Yes. For security purposes, to prevent cannabis from falling into the hands of minors or of thieves who might on-sell to minors, cannabis retailers should store cannabis products under lock and key when not physically present on the retail premises.

22. Do you think restrictions or requirements should be set regarding the display of approved products? If so, what should they be?

Yes. We suggest that such restrictions or set requirements be in line with those applicable to other psychoactive products. Additionally open discussion around public health best practices such as plain packaging must occur, in the context of whatever is publicly acceptable for tobacco and alcohol should also be acceptable for cannabis.

23. Do you think restrictions or requirements should be set regarding the disposal of approved products? If so, what should they be?

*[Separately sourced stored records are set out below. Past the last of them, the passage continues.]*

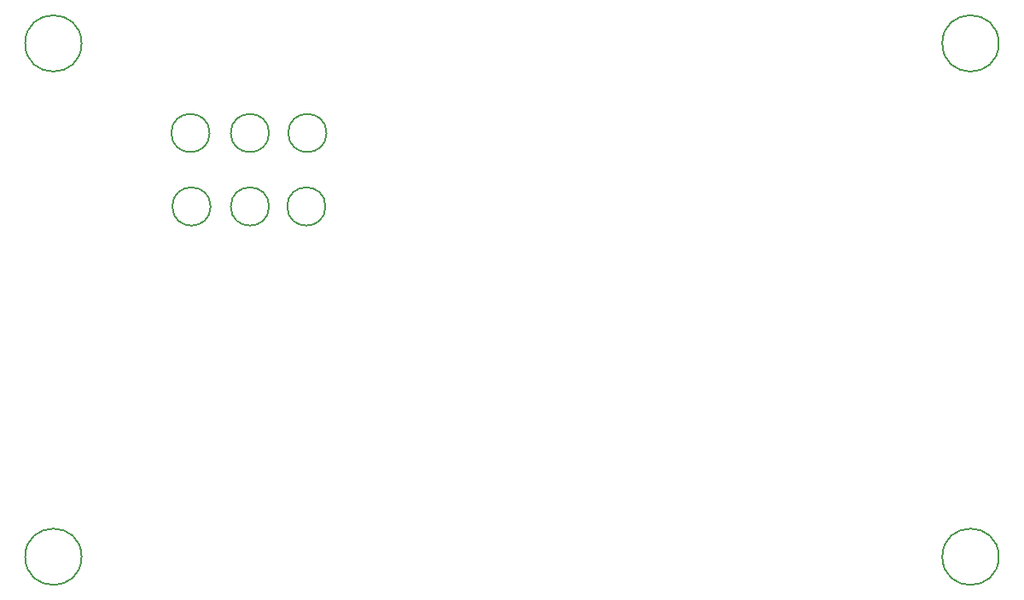
<source format=gbr>
%TF.GenerationSoftware,KiCad,Pcbnew,(6.0.5)*%
%TF.CreationDate,2022-10-19T12:43:17-05:00*%
%TF.ProjectId,powerPCB,706f7765-7250-4434-922e-6b696361645f,rev?*%
%TF.SameCoordinates,Original*%
%TF.FileFunction,Other,Comment*%
%FSLAX46Y46*%
G04 Gerber Fmt 4.6, Leading zero omitted, Abs format (unit mm)*
G04 Created by KiCad (PCBNEW (6.0.5)) date 2022-10-19 12:43:17*
%MOMM*%
%LPD*%
G01*
G04 APERTURE LIST*
%ADD10C,0.150000*%
G04 APERTURE END LIST*
D10*
%TO.C,H9*%
X87700000Y-49000000D02*
G75*
G03*
X87700000Y-49000000I-2800000J0D01*
G01*
%TO.C,H5*%
X112000000Y-57900000D02*
G75*
G03*
X112000000Y-57900000I-1900000J0D01*
G01*
%TO.C,H6*%
X106300000Y-57900000D02*
G75*
G03*
X106300000Y-57900000I-1900000J0D01*
G01*
%TO.C,H10*%
X178700000Y-100000000D02*
G75*
G03*
X178700000Y-100000000I-2800000J0D01*
G01*
%TO.C,H2*%
X100500000Y-65200000D02*
G75*
G03*
X100500000Y-65200000I-1900000J0D01*
G01*
%TO.C,H3*%
X111900000Y-65200000D02*
G75*
G03*
X111900000Y-65200000I-1900000J0D01*
G01*
%TO.C,H8*%
X87700000Y-100000000D02*
G75*
G03*
X87700000Y-100000000I-2800000J0D01*
G01*
%TO.C,H1*%
X106300000Y-65200000D02*
G75*
G03*
X106300000Y-65200000I-1900000J0D01*
G01*
%TO.C,H7*%
X178700000Y-49000000D02*
G75*
G03*
X178700000Y-49000000I-2800000J0D01*
G01*
%TO.C,H4*%
X100400000Y-57900000D02*
G75*
G03*
X100400000Y-57900000I-1900000J0D01*
G01*
%TD*%
M02*

</source>
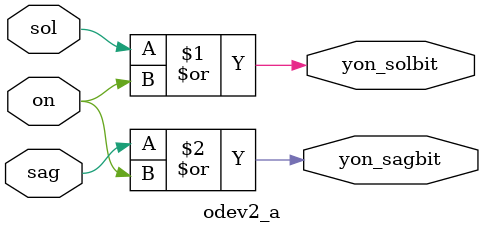
<source format=v>
`timescale 1ns / 1ps


module odev2_a(
input sag,
input sol,
input on,
output yon_solbit,
output yon_sagbit
);
wire ONn,SOLn,SAGn;

not(ONn,on);
not(SOLn,sol);
not(SAGn,sag);


or(yon_solbit,sol,on);
or(yon_sagbit,sag,on);



endmodule

</source>
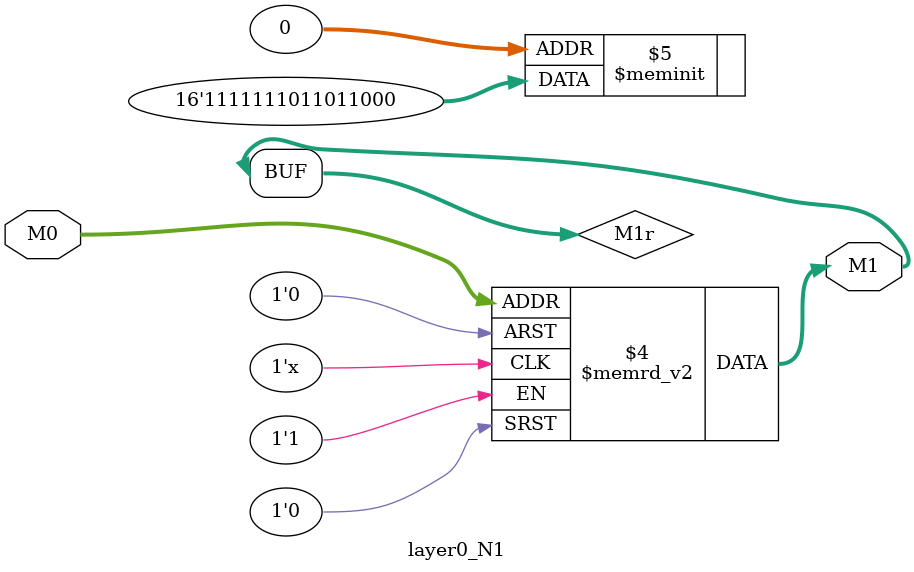
<source format=v>
module layer0_N1 ( input [2:0] M0, output [1:0] M1 );

	(*rom_style = "distributed" *) reg [1:0] M1r;
	assign M1 = M1r;
	always @ (M0) begin
		case (M0)
			3'b000: M1r = 2'b00;
			3'b100: M1r = 2'b10;
			3'b010: M1r = 2'b01;
			3'b110: M1r = 2'b11;
			3'b001: M1r = 2'b10;
			3'b101: M1r = 2'b11;
			3'b011: M1r = 2'b11;
			3'b111: M1r = 2'b11;

		endcase
	end
endmodule

</source>
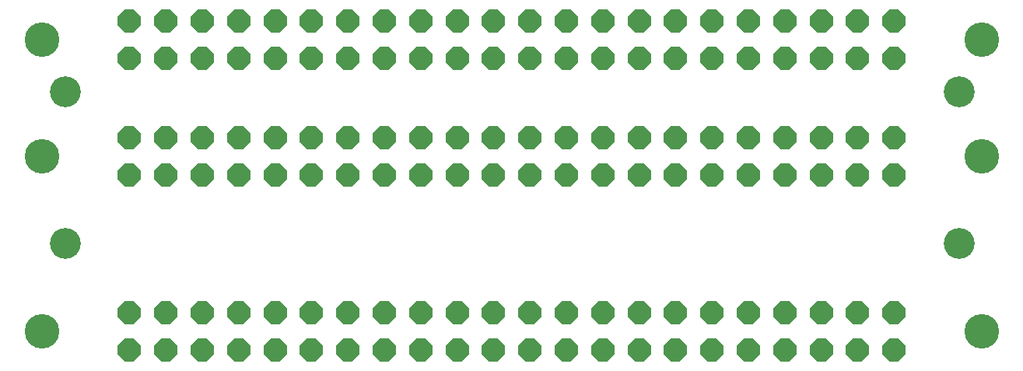
<source format=gts>
G04 EAGLE Gerber RS-274X export*
G75*
%MOMM*%
%FSLAX34Y34*%
%LPD*%
%INSoldermask Top*%
%IPPOS*%
%AMOC8*
5,1,8,0,0,1.08239X$1,22.5*%
G01*
%ADD10C,3.352800*%
%ADD11P,2.694285X8X202.500000*%
%ADD12P,2.694285X8X22.500000*%
%ADD13C,3.759200*%


D10*
X63500Y146050D03*
X1035812Y146050D03*
X63500Y311150D03*
X1035812Y311150D03*
D11*
X568960Y261620D03*
X568960Y220980D03*
X608584Y261620D03*
X648208Y261620D03*
X687832Y261620D03*
X727456Y261620D03*
X767080Y261620D03*
X806704Y261620D03*
X846328Y261620D03*
X885952Y261620D03*
X925576Y261620D03*
X965200Y261620D03*
X608584Y220980D03*
X648208Y220980D03*
X687832Y220980D03*
X727456Y220980D03*
X767080Y220980D03*
X806704Y220980D03*
X846328Y220980D03*
X885952Y220980D03*
X925576Y220980D03*
X965200Y220980D03*
D12*
X529336Y220980D03*
X529336Y261620D03*
X489712Y220980D03*
X450088Y220980D03*
X410464Y220980D03*
X370840Y220980D03*
X331216Y220980D03*
X291592Y220980D03*
X251968Y220980D03*
X212344Y220980D03*
X172720Y220980D03*
X133096Y220980D03*
X489712Y261620D03*
X450088Y261620D03*
X410464Y261620D03*
X370840Y261620D03*
X331216Y261620D03*
X291592Y261620D03*
X251968Y261620D03*
X212344Y261620D03*
X172720Y261620D03*
X133096Y261620D03*
D13*
X37592Y241300D03*
X1060704Y241300D03*
D11*
X568960Y71120D03*
X568960Y30480D03*
X608584Y71120D03*
X648208Y71120D03*
X687832Y71120D03*
X727456Y71120D03*
X767080Y71120D03*
X806704Y71120D03*
X846328Y71120D03*
X885952Y71120D03*
X925576Y71120D03*
X965200Y71120D03*
X608584Y30480D03*
X648208Y30480D03*
X687832Y30480D03*
X727456Y30480D03*
X767080Y30480D03*
X806704Y30480D03*
X846328Y30480D03*
X885952Y30480D03*
X925576Y30480D03*
X965200Y30480D03*
D12*
X529336Y30480D03*
X529336Y71120D03*
X489712Y30480D03*
X450088Y30480D03*
X410464Y30480D03*
X370840Y30480D03*
X331216Y30480D03*
X291592Y30480D03*
X251968Y30480D03*
X212344Y30480D03*
X172720Y30480D03*
X133096Y30480D03*
X489712Y71120D03*
X450088Y71120D03*
X410464Y71120D03*
X370840Y71120D03*
X331216Y71120D03*
X291592Y71120D03*
X251968Y71120D03*
X212344Y71120D03*
X172720Y71120D03*
X133096Y71120D03*
D13*
X37592Y50800D03*
X1060704Y50800D03*
D11*
X568960Y388620D03*
X568960Y347980D03*
X608584Y388620D03*
X648208Y388620D03*
X687832Y388620D03*
X727456Y388620D03*
X767080Y388620D03*
X806704Y388620D03*
X846328Y388620D03*
X885952Y388620D03*
X925576Y388620D03*
X965200Y388620D03*
X608584Y347980D03*
X648208Y347980D03*
X687832Y347980D03*
X727456Y347980D03*
X767080Y347980D03*
X806704Y347980D03*
X846328Y347980D03*
X885952Y347980D03*
X925576Y347980D03*
X965200Y347980D03*
D12*
X529336Y347980D03*
X529336Y388620D03*
X489712Y347980D03*
X450088Y347980D03*
X410464Y347980D03*
X370840Y347980D03*
X331216Y347980D03*
X291592Y347980D03*
X251968Y347980D03*
X212344Y347980D03*
X172720Y347980D03*
X133096Y347980D03*
X489712Y388620D03*
X450088Y388620D03*
X410464Y388620D03*
X370840Y388620D03*
X331216Y388620D03*
X291592Y388620D03*
X251968Y388620D03*
X212344Y388620D03*
X172720Y388620D03*
X133096Y388620D03*
D13*
X37592Y368300D03*
X1060704Y368300D03*
M02*

</source>
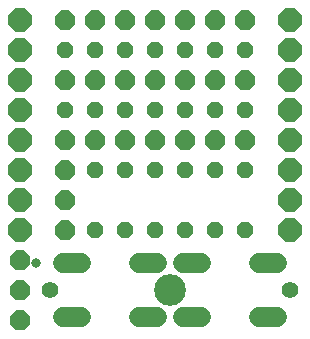
<source format=gbs>
G75*
%MOIN*%
%OFA0B0*%
%FSLAX25Y25*%
%IPPOS*%
%LPD*%
%AMOC8*
5,1,8,0,0,1.08239X$1,22.5*
%
%ADD10C,0.10600*%
%ADD11C,0.05600*%
%ADD12OC8,0.07800*%
%ADD13C,0.06600*%
%ADD14OC8,0.05400*%
%ADD15OC8,0.06600*%
%ADD16C,0.03300*%
D10*
X0056300Y0022700D03*
D11*
X0016300Y0022700D03*
X0096300Y0022700D03*
D12*
X0096300Y0042700D03*
X0096300Y0052700D03*
X0096300Y0062700D03*
X0096300Y0072700D03*
X0096300Y0082700D03*
X0096300Y0092700D03*
X0096300Y0102700D03*
X0096300Y0112700D03*
X0006300Y0112700D03*
X0006300Y0102700D03*
X0006300Y0092700D03*
X0006300Y0082700D03*
X0006300Y0072700D03*
X0006300Y0062700D03*
X0006300Y0052700D03*
X0006300Y0042700D03*
D13*
X0020500Y0031600D02*
X0026500Y0031600D01*
X0026500Y0013800D02*
X0020500Y0013800D01*
X0046100Y0013800D02*
X0052100Y0013800D01*
X0060500Y0013800D02*
X0066500Y0013800D01*
X0066500Y0031600D02*
X0060500Y0031600D01*
X0052100Y0031600D02*
X0046100Y0031600D01*
X0086100Y0031600D02*
X0092100Y0031600D01*
X0092100Y0013800D02*
X0086100Y0013800D01*
D14*
X0081300Y0042700D03*
X0071300Y0042700D03*
X0061300Y0042700D03*
X0051300Y0042700D03*
X0041300Y0042700D03*
X0031300Y0042700D03*
X0031300Y0062700D03*
X0041300Y0062700D03*
X0051300Y0062700D03*
X0061300Y0062700D03*
X0071300Y0062700D03*
X0081300Y0062700D03*
X0081300Y0082700D03*
X0071300Y0082700D03*
X0061300Y0082700D03*
X0051300Y0082700D03*
X0041300Y0082700D03*
X0031300Y0082700D03*
X0021300Y0082700D03*
X0021300Y0102700D03*
X0031300Y0102700D03*
X0041300Y0102700D03*
X0051300Y0102700D03*
X0061300Y0102700D03*
X0071300Y0102700D03*
X0081300Y0102700D03*
D15*
X0006300Y0012700D03*
X0006300Y0022700D03*
X0006300Y0032700D03*
X0021300Y0042700D03*
X0021300Y0052700D03*
X0021300Y0062700D03*
X0021300Y0072700D03*
X0031300Y0072700D03*
X0041300Y0072700D03*
X0051300Y0072700D03*
X0061300Y0072700D03*
X0071300Y0072700D03*
X0081300Y0072700D03*
X0081300Y0092700D03*
X0071300Y0092700D03*
X0061300Y0092700D03*
X0051300Y0092700D03*
X0041300Y0092700D03*
X0031300Y0092700D03*
X0021300Y0092700D03*
X0021300Y0112700D03*
X0031300Y0112700D03*
X0041300Y0112700D03*
X0051300Y0112700D03*
X0061300Y0112700D03*
X0071300Y0112700D03*
X0081300Y0112700D03*
D16*
X0011500Y0031700D03*
M02*

</source>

Up in smoke. Persons disposing of cannabis must ensure that there are no minors or non-consenting adults downwind of the conflagration.

24. Do you think there should be signage requirements in the regulations? If so, please give specific suggestions.

There should be no signage requirements, but we recommend a stylised cannabis leaf.

25. Do you think the regulations should specify further places where approved products may not be sold? If so, please provide specific suggestions.

We have no special objections to regulations preventing the sale of cannabis near schools or other places where minors might otherwise tend to congregate.

26. Do you think the regulations should prescribe restrictions or requirements for advertisements of approved products? If so, please provide specific suggestions.

We have no special objections to the regulations that currently apply to advertisements for synthetic cannabinoid products also applying to advertisements for cannabis.

27. Do you think the regulations should prescribe restrictions or requirements on internet sales of approved products? If so, please provide specific suggestions.

We have no special objections to the restrictions and requirements that currently apply to Internet sales of synthetic cannabinoid products also applying to Internet sales of cannabis.

28. Do you think the regulations should prescribe restrictions or requirements on the advertising of approved products? If so, please provide specific suggestions.

We have no special objections to the restrictions and requirements that currently apply to the on-site advertising of cannabinoid products also applying to the on-site advertising of cannabis.

In closing, a few words about the fees and levies proposed (in Chapter 6 of the consultation document) and also on determining the risk of harm posed by cannabis.

The ALCP envisages that many commercial suppliers of legal cannabis will be small scale suppliers. The suggested fees and levies in the consultation document would be harshly punitive in the context of “cottage industry” cannabis. They would provide a major disincentive to comply with the regulations, and drive the cultivation and supply of cannabis underground, where it now is, uncontrolled by the government. We suggest that the PSRA sets the fees or levies payable by homegrown commercial cannabis suppliers commensurate with those set by authorities in the State of Colorado.

Cannabis has been tried and tested over several millennia. Risk of harm has already been determined. We know that cannabis poses no more than a very low risk of harm to those who choose to use it.

This submission was completed by Dr. Richard Goode, Vice President of the Aotearoa Legalise Cannabis Party, on its behalf.